• _GIVEN TEXT_:
--- BEGIN ---
Under § 2254(d)’s “unreasonable application” clause, “a federal habeas court may grant the writ if the state court identifies the correct governing legal principle from [the Supreme] Court’s decisions but unreasonably applies that principle to the facts of the prisoner’s case.” Williams, 529 U.S. at 412-13. However, “a federal habeas court may not issue the writ simply because that court concludes in its independent judgment that the state-court decision applied [the governing legal principle] incorrectly. Rather, it is the habeas applicant’s burden to show that the state court applied [that principle] to the facts of his case in an objectively unreasonable manner. An unreasonable application of federal law is different from an incorrect application of federal law.” Woodford, 537 U.S. at 24- 25 (citations and internal quotation marks omitted).

Put differently, the reviewing court may not “substitute[] its own judgment for that of the state court.” Id. at 25; see also, e.g., Mitchell, 540 U.S. at 18 (“We may not grant respondent’s habeas petition, however, if the state court simply erred in concluding that the State’s errors were harmless; rather, habeas relief is appropriate only if the [state court] applied harmless-error review in an ‘objectively unreasonable’ manner.”); Lockyer v. Andrade, 538 U.S. 63, 75, 123 S. Ct. 1166, 155 L. Ed. 2d 144 (2003) (“The gloss of clear error fails to give proper deference to state courts by conflating error (even clear error) with unreasonableness.”).
--- END ---
• _DATASET CONTENT_:
--- BEGIN ---
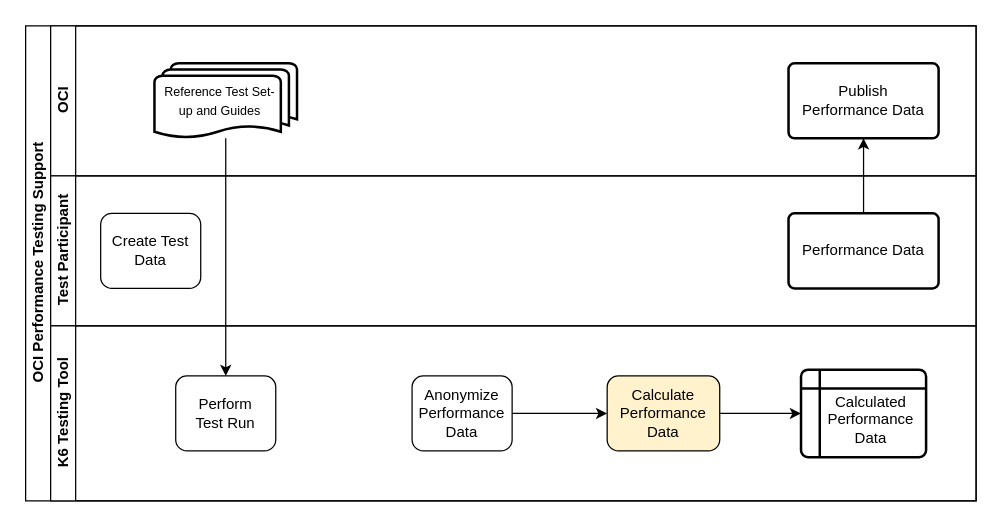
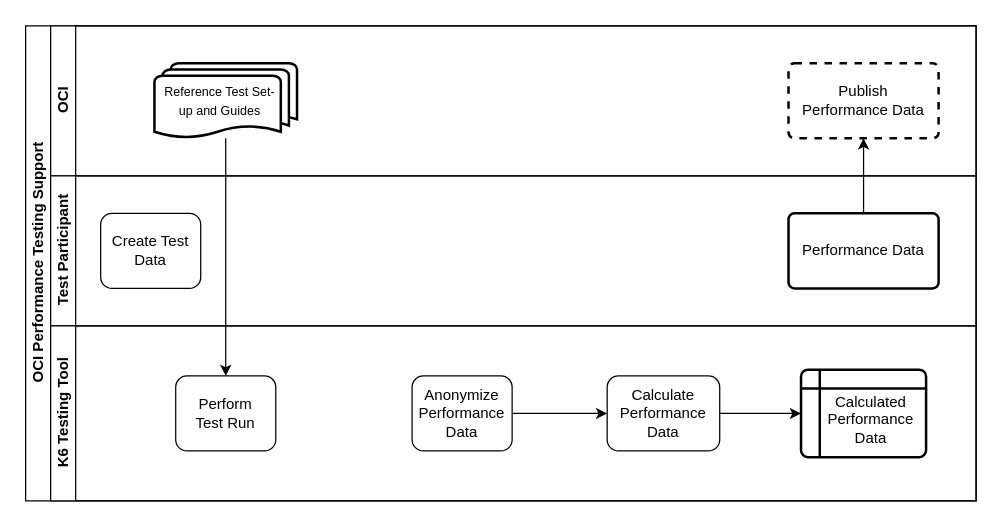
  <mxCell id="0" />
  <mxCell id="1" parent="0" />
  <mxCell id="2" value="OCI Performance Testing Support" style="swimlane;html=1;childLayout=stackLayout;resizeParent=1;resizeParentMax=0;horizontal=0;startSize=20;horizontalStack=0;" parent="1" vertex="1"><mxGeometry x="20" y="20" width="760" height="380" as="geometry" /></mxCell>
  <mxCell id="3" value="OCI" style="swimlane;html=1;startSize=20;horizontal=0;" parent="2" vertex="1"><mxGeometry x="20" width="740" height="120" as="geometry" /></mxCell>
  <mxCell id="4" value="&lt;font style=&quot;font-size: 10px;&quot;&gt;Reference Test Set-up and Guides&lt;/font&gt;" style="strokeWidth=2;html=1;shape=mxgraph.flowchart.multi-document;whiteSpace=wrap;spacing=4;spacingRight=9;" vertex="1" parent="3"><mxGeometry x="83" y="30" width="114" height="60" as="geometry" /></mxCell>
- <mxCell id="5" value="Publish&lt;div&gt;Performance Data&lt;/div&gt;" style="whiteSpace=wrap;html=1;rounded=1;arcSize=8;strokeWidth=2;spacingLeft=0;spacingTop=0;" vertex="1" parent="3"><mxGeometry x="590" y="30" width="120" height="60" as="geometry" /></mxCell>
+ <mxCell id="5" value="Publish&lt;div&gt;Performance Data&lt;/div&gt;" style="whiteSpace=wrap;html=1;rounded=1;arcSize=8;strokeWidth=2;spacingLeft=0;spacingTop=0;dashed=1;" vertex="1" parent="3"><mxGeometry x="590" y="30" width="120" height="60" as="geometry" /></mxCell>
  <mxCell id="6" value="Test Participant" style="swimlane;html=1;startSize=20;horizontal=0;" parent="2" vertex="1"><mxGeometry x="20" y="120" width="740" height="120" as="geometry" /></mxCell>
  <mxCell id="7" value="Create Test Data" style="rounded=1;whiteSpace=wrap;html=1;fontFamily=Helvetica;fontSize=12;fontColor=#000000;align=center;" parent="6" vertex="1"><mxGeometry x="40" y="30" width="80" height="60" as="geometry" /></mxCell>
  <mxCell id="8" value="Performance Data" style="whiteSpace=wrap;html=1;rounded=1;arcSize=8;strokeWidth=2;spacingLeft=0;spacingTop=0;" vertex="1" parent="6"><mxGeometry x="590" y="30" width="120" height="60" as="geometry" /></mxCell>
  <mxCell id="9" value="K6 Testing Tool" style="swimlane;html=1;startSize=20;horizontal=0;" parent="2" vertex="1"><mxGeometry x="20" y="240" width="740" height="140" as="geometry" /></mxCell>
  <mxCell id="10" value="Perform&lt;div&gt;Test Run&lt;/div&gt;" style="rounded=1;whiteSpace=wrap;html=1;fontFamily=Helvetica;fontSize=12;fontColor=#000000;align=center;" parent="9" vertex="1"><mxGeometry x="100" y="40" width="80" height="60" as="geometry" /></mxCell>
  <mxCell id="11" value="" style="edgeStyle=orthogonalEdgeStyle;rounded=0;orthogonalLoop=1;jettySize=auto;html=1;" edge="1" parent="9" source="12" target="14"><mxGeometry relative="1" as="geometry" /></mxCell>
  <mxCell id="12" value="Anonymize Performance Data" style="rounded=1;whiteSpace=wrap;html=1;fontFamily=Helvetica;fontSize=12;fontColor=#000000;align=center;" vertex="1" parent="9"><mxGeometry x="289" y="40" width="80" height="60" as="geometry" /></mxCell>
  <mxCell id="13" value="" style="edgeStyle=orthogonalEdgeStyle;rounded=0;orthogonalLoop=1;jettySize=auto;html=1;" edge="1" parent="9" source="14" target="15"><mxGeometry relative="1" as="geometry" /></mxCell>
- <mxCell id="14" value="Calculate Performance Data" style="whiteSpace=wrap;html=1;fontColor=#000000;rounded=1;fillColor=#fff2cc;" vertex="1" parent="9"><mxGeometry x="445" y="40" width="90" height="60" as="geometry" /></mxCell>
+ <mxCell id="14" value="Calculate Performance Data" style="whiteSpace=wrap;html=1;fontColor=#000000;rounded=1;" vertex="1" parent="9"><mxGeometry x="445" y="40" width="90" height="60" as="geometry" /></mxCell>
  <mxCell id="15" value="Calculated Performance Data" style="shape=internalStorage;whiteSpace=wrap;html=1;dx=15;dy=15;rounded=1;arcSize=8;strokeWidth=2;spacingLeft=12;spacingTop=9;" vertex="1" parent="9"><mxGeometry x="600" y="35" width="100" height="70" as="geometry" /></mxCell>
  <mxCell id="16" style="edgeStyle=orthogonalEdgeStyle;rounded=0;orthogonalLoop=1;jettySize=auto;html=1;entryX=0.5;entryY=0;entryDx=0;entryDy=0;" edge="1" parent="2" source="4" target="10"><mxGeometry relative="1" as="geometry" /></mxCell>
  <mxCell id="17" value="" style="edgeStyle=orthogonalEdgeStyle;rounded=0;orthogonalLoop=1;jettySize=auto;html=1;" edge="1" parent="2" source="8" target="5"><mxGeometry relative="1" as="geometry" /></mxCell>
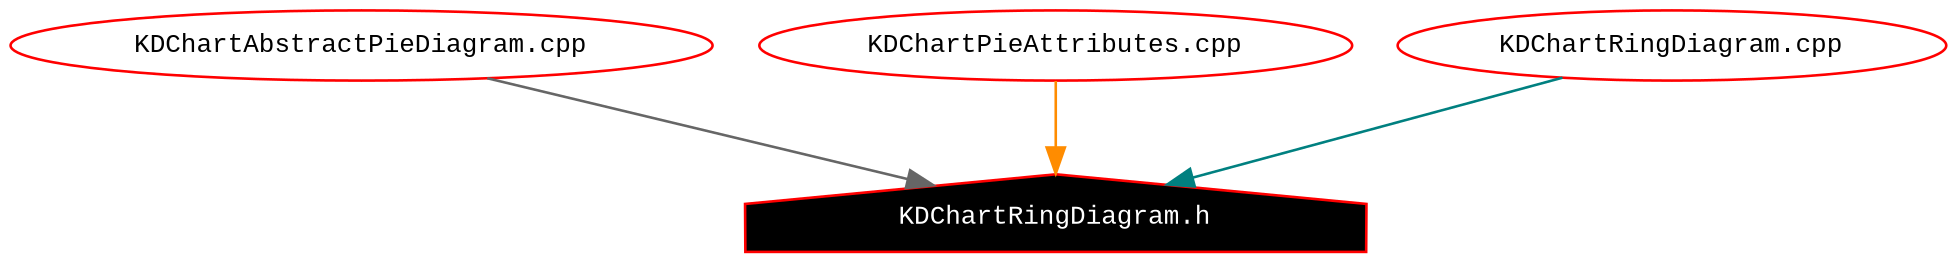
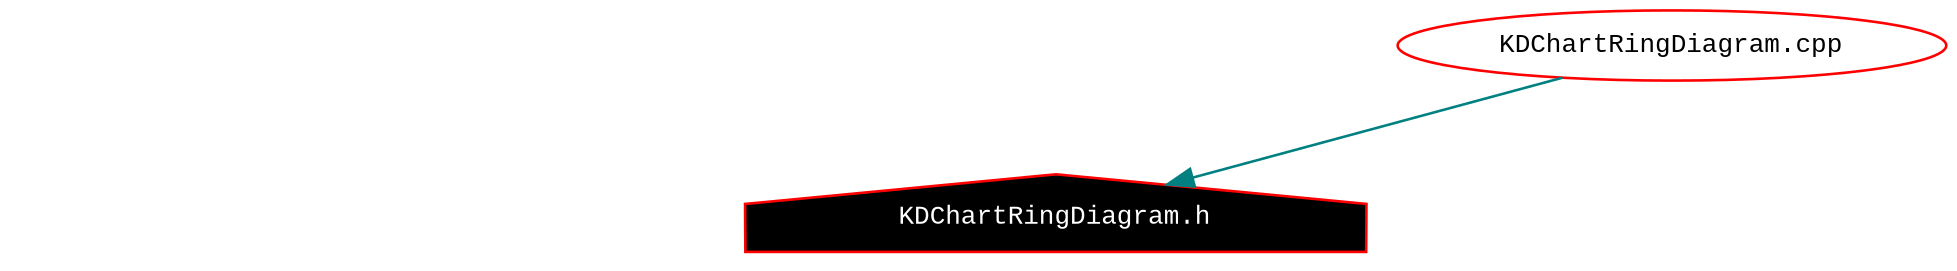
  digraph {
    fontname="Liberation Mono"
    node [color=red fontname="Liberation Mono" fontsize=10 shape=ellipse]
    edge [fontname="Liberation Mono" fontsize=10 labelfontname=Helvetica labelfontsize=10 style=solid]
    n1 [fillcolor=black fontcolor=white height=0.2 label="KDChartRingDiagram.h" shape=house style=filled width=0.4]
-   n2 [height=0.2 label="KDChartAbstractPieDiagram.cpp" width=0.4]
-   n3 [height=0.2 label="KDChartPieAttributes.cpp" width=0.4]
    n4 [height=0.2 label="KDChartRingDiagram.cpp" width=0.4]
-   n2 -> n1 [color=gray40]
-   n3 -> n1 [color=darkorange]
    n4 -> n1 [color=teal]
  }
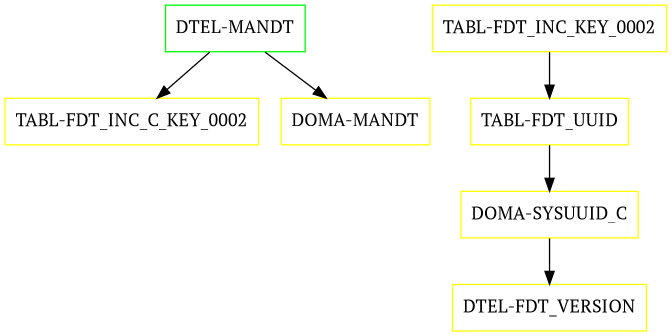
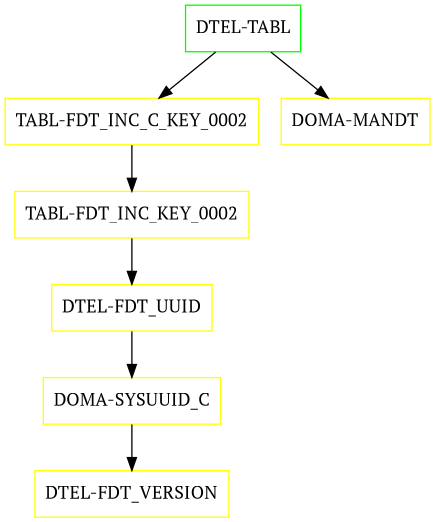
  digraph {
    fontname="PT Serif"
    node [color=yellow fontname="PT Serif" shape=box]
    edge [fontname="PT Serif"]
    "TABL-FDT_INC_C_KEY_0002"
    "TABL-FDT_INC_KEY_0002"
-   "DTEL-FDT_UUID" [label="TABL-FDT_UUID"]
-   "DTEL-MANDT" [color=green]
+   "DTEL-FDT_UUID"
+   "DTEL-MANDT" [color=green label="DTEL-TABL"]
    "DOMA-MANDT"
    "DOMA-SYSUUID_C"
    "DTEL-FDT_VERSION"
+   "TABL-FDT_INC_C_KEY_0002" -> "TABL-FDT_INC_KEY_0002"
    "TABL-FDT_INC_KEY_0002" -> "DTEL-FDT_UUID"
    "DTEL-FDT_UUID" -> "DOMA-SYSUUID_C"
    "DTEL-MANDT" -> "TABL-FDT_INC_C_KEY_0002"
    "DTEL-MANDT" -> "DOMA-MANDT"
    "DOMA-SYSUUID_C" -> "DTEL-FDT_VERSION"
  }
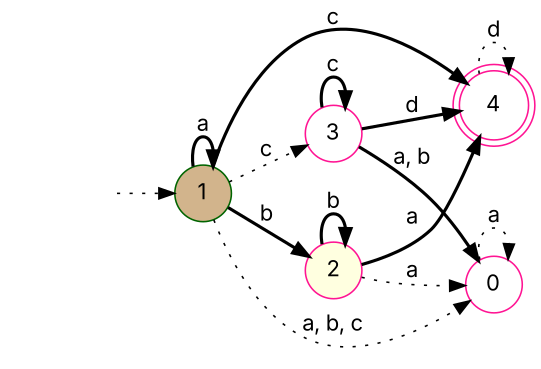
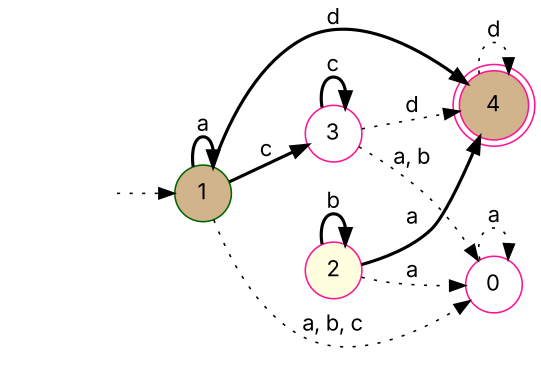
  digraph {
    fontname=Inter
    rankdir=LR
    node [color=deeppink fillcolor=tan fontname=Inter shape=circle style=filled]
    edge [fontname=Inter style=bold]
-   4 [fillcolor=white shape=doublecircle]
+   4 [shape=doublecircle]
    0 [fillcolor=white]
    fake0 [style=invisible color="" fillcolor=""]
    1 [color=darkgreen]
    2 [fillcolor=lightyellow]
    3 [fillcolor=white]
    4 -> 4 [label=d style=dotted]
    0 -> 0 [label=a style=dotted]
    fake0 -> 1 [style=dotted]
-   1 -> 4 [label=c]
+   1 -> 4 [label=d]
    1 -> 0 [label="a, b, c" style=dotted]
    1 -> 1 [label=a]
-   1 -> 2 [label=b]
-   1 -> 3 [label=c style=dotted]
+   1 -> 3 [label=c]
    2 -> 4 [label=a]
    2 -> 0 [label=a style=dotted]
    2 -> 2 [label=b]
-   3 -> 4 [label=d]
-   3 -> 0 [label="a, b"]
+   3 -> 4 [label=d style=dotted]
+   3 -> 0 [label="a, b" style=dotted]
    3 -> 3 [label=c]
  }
--- END ---
• _COMPLETE THE FOLLOWING_:
A) Answer from the passage on federal habeas review:
(i) Under which clause of § 2254(d) may a federal habeas court grant the writ when a state court unreasonably applies a correct principle?
(ii) According to the passage quoting Woodford, whose burden is it to show an objectively unreasonable application?
(iii) Which case is quoted as saying "The gloss of clear error fails to give proper deference to state courts"?
B) Return each line of the rows that contains the string "orthogonalEdgeStyle".
The rows are unrelated to the passage on federal habeas review.

• _PER-TASK ANSWERS_:
A)
(i) The "unreasonable application" clause.
(ii) The habeas applicant's.
(iii) Lockyer v. Andrade.

B)
  <mxCell id="11" value="" style="edgeStyle=orthogonalEdgeStyle;rounded=0;orthogonalLoop=1;jettySize=auto;html=1;" edge="1" parent="9" source="12" target="14"><mxGeometry relative="1" as="geometry" /></mxCell>
  <mxCell id="13" value="" style="edgeStyle=orthogonalEdgeStyle;rounded=0;orthogonalLoop=1;jettySize=auto;html=1;" edge="1" parent="9" source="14" target="15"><mxGeometry relative="1" as="geometry" /></mxCell>
  <mxCell id="16" style="edgeStyle=orthogonalEdgeStyle;rounded=0;orthogonalLoop=1;jettySize=auto;html=1;entryX=0.5;entryY=0;entryDx=0;entryDy=0;" edge="1" parent="2" source="4" target="10"><mxGeometry relative="1" as="geometry" /></mxCell>
  <mxCell id="17" value="" style="edgeStyle=orthogonalEdgeStyle;rounded=0;orthogonalLoop=1;jettySize=auto;html=1;" edge="1" parent="2" source="8" target="5"><mxGeometry relative="1" as="geometry" /></mxCell>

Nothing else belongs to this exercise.